Literally, broken windows, grimed with ancient dirt.

And because nobody cared, nobody cared.

A slow, determined, deterioration.

But broken window theory is not just a building thing, but a cultural thing. A people thing. It applies to organisations too.

How the leaders behave.
The way that people talk to each other.
The exercise of power.
What gets valued.
What gets done.
What gets rewarded, or punished.
The rules that are enforced, or ignored.
The language that is used.
The little organisational (bad) habits.

Windows of, to, within your culture. And sometimes, corporate vandalism occurs.

Tolerating, accepting, or failing to tackle even small problems in these spaces will lead to the rot setting in within your culture, as quickly as it will within the walls of your building. What is allowed, flourishes. Broken can become normal.
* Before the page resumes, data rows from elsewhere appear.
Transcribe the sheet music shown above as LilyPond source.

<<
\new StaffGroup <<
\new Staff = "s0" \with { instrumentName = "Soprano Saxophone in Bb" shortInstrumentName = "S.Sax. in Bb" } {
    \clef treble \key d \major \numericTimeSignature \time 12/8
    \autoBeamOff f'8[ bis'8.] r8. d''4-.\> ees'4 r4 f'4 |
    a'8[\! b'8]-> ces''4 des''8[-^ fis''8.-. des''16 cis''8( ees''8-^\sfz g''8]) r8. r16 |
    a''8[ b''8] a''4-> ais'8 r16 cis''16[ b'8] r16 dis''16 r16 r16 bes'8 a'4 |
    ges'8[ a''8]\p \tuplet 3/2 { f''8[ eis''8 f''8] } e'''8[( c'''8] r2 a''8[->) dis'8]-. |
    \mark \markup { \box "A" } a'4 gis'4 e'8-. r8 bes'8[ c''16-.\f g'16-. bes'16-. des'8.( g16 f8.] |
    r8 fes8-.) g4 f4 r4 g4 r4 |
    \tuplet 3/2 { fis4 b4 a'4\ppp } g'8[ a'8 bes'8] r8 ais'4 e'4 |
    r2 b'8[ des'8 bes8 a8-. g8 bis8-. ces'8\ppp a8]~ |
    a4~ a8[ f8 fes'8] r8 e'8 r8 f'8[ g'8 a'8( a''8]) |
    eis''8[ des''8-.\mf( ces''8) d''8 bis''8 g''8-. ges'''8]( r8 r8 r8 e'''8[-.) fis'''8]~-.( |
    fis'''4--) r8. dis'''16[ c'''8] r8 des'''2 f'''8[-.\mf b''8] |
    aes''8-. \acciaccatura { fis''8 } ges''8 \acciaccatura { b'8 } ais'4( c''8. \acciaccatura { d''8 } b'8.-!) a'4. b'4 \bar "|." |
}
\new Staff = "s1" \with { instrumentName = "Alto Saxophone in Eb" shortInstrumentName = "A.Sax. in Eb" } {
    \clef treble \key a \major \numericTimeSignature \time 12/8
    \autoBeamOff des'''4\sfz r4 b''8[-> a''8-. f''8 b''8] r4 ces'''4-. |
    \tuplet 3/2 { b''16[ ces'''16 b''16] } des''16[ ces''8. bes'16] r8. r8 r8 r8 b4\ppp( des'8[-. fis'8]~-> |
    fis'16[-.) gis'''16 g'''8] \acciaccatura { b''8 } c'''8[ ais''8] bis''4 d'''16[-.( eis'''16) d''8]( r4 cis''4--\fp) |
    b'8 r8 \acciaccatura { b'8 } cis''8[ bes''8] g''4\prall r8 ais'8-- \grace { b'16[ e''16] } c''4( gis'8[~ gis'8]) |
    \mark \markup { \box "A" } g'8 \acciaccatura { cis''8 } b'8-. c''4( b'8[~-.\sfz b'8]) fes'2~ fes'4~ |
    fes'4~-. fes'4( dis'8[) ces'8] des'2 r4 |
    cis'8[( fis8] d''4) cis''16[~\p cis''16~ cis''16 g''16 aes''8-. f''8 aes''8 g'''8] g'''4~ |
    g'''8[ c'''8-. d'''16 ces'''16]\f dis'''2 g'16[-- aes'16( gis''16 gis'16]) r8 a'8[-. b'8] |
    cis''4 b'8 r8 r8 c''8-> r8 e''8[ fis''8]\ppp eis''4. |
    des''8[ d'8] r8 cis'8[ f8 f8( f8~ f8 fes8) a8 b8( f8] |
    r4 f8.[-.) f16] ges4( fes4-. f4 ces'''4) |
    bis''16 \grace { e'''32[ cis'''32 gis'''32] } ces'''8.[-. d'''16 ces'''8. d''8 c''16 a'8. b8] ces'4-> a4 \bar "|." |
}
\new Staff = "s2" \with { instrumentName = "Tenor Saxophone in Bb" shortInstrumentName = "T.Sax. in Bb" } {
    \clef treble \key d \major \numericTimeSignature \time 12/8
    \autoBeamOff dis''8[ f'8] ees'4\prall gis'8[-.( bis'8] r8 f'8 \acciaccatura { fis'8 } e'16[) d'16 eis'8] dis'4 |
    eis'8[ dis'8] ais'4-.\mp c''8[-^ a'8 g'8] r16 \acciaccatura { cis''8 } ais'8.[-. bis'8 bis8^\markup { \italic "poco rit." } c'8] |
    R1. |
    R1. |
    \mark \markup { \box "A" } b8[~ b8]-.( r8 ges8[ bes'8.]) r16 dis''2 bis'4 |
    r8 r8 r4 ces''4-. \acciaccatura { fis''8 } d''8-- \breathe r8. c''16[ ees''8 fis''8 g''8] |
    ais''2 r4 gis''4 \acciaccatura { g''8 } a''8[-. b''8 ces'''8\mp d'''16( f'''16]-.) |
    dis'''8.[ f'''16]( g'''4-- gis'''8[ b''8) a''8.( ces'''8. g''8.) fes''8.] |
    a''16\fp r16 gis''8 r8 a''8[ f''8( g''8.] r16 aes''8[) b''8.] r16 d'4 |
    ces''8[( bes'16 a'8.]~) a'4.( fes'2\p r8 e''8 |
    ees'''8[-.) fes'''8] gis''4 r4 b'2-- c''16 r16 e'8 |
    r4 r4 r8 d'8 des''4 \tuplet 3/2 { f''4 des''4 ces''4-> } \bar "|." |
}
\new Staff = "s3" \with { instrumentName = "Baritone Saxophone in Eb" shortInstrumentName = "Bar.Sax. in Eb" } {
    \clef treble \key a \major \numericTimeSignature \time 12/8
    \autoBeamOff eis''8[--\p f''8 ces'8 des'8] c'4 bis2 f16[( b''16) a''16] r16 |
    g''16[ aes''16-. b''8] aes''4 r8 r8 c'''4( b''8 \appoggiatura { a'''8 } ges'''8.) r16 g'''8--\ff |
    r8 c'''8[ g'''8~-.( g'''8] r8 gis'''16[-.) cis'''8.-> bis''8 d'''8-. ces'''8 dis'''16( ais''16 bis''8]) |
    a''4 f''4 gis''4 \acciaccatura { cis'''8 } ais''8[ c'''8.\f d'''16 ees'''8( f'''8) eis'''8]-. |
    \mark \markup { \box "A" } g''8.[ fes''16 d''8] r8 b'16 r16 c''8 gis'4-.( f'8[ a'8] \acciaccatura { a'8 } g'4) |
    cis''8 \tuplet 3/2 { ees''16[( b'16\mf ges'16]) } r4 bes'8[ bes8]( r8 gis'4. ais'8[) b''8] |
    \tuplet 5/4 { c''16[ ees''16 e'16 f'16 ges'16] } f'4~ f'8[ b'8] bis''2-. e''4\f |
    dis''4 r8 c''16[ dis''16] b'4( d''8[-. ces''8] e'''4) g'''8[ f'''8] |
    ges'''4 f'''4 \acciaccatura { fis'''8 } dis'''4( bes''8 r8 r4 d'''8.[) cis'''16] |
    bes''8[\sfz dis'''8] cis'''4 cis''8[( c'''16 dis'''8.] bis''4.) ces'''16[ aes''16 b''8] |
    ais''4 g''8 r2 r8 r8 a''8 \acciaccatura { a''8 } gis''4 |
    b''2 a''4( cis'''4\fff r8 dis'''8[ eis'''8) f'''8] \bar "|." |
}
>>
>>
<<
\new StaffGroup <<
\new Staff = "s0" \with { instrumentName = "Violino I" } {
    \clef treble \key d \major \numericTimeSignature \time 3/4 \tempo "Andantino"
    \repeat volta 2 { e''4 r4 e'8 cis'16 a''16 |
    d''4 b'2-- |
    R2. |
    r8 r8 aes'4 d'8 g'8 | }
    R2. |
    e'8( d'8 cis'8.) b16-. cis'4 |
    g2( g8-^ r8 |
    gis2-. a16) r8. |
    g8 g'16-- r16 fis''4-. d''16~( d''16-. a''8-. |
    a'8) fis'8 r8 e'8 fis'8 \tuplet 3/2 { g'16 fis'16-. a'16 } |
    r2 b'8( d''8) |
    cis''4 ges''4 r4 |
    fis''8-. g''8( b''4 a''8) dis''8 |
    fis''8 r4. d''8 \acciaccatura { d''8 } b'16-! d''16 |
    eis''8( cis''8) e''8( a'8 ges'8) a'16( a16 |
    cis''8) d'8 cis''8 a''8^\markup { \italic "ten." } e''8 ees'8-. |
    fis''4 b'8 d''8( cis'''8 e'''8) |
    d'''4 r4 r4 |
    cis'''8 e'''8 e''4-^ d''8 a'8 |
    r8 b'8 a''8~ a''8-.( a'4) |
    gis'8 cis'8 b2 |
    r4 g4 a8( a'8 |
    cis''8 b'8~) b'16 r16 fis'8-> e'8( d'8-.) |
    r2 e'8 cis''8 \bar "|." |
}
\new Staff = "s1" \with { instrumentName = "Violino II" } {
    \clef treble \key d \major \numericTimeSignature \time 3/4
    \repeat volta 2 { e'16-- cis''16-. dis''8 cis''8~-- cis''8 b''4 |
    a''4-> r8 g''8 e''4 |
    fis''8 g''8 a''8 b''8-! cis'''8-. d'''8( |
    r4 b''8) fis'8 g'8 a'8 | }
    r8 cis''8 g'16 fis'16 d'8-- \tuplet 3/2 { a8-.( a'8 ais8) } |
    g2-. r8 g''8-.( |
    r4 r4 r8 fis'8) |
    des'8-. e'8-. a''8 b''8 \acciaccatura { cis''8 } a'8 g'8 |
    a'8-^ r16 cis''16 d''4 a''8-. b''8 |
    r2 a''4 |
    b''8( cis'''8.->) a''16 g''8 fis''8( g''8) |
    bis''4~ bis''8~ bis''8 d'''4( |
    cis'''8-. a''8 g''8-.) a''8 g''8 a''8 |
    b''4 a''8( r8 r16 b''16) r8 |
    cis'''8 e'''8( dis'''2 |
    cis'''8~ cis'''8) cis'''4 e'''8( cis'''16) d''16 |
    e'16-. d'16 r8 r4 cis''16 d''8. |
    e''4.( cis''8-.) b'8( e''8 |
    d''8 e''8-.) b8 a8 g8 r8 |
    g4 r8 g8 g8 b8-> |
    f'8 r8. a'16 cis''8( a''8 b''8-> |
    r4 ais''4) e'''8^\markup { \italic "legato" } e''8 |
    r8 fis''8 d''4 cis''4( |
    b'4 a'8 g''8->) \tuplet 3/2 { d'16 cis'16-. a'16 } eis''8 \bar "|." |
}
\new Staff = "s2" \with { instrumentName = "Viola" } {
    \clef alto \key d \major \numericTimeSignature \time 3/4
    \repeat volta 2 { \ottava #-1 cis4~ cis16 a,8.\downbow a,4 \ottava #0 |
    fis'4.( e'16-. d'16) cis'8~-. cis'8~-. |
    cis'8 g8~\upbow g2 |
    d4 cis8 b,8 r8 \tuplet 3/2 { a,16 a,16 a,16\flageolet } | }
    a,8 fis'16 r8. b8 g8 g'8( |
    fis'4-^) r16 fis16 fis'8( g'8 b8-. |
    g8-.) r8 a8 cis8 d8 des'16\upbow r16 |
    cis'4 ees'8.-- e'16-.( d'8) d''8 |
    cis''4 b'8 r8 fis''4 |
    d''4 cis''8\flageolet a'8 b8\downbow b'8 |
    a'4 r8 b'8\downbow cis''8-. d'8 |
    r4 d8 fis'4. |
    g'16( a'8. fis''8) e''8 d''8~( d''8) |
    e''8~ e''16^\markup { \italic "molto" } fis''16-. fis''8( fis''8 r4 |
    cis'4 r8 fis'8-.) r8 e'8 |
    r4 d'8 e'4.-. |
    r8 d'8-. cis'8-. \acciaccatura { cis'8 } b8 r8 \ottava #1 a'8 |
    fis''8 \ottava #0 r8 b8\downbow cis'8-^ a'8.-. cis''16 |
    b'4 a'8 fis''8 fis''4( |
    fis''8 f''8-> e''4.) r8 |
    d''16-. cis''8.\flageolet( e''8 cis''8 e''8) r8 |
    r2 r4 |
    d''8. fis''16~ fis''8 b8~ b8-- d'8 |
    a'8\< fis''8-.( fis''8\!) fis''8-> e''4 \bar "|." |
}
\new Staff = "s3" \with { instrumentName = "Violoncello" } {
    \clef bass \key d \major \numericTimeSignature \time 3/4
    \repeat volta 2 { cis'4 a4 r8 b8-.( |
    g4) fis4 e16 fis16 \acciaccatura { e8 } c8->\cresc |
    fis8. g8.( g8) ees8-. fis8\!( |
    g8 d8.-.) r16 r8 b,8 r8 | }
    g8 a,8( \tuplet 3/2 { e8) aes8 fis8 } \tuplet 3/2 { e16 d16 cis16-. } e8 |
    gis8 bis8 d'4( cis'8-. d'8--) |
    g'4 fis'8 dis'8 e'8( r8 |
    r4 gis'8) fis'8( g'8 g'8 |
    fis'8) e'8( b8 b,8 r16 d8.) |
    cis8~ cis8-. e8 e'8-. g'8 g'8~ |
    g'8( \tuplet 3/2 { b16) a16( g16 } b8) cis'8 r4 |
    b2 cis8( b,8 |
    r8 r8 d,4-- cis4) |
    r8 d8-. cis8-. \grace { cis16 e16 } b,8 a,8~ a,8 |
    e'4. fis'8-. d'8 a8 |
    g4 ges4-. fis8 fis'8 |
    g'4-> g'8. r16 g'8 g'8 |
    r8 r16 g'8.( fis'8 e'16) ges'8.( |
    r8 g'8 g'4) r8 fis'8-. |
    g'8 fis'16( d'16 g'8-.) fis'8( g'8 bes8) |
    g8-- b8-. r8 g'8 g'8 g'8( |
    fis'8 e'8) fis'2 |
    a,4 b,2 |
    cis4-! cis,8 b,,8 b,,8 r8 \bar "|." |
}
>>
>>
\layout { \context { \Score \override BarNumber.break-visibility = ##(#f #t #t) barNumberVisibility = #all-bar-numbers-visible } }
Back to the theory again, just for a moment. When you maintain a good environment, keep it clean, fix that which is broken, take good care of the place, physically and culturally, it sends a clear signal. This is our normal. Take your disorder, your window breaking rocks, some place else.

When small problems arise, with the way people lead, talk, behave, do, then we need to address them. Fix the broken window and fix it fast. Because if you don’t, before you know it the problem has escalated beyond your control.

Over at your place, are any of your windows broken?
And what are you doing to repair them?